George was a member of the CBA-champion Quad City Thunder in 1993–94, with George averaging 16.4 per game. The Thunder defeated the Omaha Racers 4–1 in the finals, winning last three on road to claim the title. The Thunder won the opener in double overtime after George tied the game with last-second buckets at both the end of regulation and of the first overtime. The Thunder then lost the second game in triple overtime, but won three straight in Omaha, the last in OT.

==NBA career statistics==

===Regular season===

| Year | Team | GP | GS | MPG | FG% | 3P% | FT% | RPG | APG | SPG | BPG | PPG |
|---|---|---|---|---|---|---|---|---|---|---|---|---|
| 1990–91 | New Jersey | 56 | 11 | 10.6 | .415 | .000 | .800 | 0.8 | 1.9 | 0.4 | 0.1 | 3.4 |
| 1991–92 | New Jersey | 70 | 2 | 14.8 | .427 | .167 | .821 | 1.5 | 2.3 | 0.6 | 0.0 | 6.0 |
| 1992–93 | New Jersey | 48 | 1 | 7.9 | .378 | .000 | .833 | 0.6 | 1.2 | 0.2 | 0.1 | 2.5 |
| 1994–95 | Milwaukee | 3 | 0 | 2.7 | .333 | .000 | 1.000 | 0.3 | 0.0 | 0.0 | 0.0 | 1.3 |
| Career |  | 177 | 14 | 11.4 | .414 | .071 | .820 | 1.0 | 1.8 | 0.4 | 0.1 | 4.2 |

===Playoffs===

| Year | Team | GP | GS | MPG | FG% | 3P% | FT% | RPG | APG | SPG | BPG | PPG |
|---|---|---|---|---|---|---|---|---|---|---|---|---|
| 1991–92 | New Jersey | 4 | 0 | 11.0 | .304 | .000 | .333 | 0.0 | 2.0 | 0.8 | 0.3 | 3.8 |
| 1992–93 | New Jersey | 2 | 0 | 11.0 | .286 | .000 | .000 | 1.5 | 3.0 | 0.5 | 0.0 | 2.0 |
| Career |  | 6 | 0 | 11.0 | .300 | .000 | .333 | 0.5 | 2.3 | 0.7 | 0.2 | 3.2 |

==Ponzi scheme==
George founded The George Group, a real estate development firm based in West Orange, New Jersey.

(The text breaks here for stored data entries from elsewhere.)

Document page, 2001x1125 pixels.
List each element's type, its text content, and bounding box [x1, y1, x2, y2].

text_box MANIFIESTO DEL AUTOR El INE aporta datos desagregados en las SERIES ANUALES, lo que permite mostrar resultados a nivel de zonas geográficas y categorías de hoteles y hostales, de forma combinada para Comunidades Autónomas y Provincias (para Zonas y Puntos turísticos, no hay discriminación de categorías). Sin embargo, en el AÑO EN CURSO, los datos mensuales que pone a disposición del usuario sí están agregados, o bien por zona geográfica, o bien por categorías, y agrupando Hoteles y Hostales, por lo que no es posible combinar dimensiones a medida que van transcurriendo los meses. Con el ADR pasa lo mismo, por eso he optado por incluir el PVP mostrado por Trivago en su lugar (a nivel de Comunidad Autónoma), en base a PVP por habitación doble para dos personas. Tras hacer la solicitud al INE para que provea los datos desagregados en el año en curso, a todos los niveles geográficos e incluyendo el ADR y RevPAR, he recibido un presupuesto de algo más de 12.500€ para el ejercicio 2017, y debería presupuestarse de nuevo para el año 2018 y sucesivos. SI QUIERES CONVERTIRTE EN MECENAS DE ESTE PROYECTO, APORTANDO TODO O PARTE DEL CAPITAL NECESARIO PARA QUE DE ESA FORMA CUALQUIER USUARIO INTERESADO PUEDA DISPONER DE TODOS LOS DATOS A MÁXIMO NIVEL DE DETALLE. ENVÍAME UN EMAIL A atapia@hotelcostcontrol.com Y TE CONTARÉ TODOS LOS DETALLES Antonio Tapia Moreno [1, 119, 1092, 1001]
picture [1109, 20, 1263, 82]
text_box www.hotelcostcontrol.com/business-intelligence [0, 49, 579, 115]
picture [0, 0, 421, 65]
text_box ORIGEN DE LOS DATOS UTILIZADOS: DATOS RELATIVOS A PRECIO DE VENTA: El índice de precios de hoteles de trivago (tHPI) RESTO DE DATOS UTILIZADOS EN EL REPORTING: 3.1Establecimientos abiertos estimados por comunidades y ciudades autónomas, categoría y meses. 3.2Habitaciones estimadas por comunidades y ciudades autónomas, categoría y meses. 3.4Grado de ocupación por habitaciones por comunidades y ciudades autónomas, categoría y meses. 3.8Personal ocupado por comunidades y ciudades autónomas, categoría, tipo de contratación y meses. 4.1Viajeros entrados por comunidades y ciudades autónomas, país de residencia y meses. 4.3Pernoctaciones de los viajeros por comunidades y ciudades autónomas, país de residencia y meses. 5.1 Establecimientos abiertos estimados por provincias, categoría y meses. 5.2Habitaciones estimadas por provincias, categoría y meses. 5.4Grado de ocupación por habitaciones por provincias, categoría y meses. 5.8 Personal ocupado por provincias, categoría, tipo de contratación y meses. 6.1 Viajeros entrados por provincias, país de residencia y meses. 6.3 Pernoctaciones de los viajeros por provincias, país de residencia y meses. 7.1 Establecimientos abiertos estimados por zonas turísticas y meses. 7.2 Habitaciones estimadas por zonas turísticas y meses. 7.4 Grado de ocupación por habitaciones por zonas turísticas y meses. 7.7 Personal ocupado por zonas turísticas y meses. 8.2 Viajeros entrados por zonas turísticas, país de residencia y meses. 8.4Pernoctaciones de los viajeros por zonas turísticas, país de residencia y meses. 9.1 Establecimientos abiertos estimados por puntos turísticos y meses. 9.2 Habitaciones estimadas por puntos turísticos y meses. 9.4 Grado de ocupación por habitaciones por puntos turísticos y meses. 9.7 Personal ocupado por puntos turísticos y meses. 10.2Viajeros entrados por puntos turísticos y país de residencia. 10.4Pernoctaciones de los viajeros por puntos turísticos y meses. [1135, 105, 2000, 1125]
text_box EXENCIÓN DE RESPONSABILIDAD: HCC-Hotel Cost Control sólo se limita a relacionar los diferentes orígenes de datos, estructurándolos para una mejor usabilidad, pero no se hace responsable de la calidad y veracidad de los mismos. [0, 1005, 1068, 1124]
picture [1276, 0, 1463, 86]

On September 23, 2011, George surrendered to authorities on fraud charges related to his alleged operation of a Ponzi scheme while CEO of The George Group.

On September 30, 2013, George was found guilty on four counts of federal wire fraud. Each count carries a penalty of up to 20 years in prison and a $250,000 fine. His bail was immediately revoked, and was scheduled to be sentenced January 16, 2014. On January 21, 2016, in New Jersey federal court, George was sentenced to nine years in prison for his involvement in the aforementioned Ponzi scheme. Upon his release he is ordered to pay $2.5 million in restitution. He will also be on three years of supervised release after serving his sentence.

In September 2020, the United States Court of Appeals for the Third Circuit affirmed a 2019 Tax Court decision that George was liable for unpaid taxes on his NBA pension payment for 2013. George had argued that his incarceration should excuse his failure to file a return or to pay tax beyond the amount withheld from his pension payment. He was released from prison in 2021.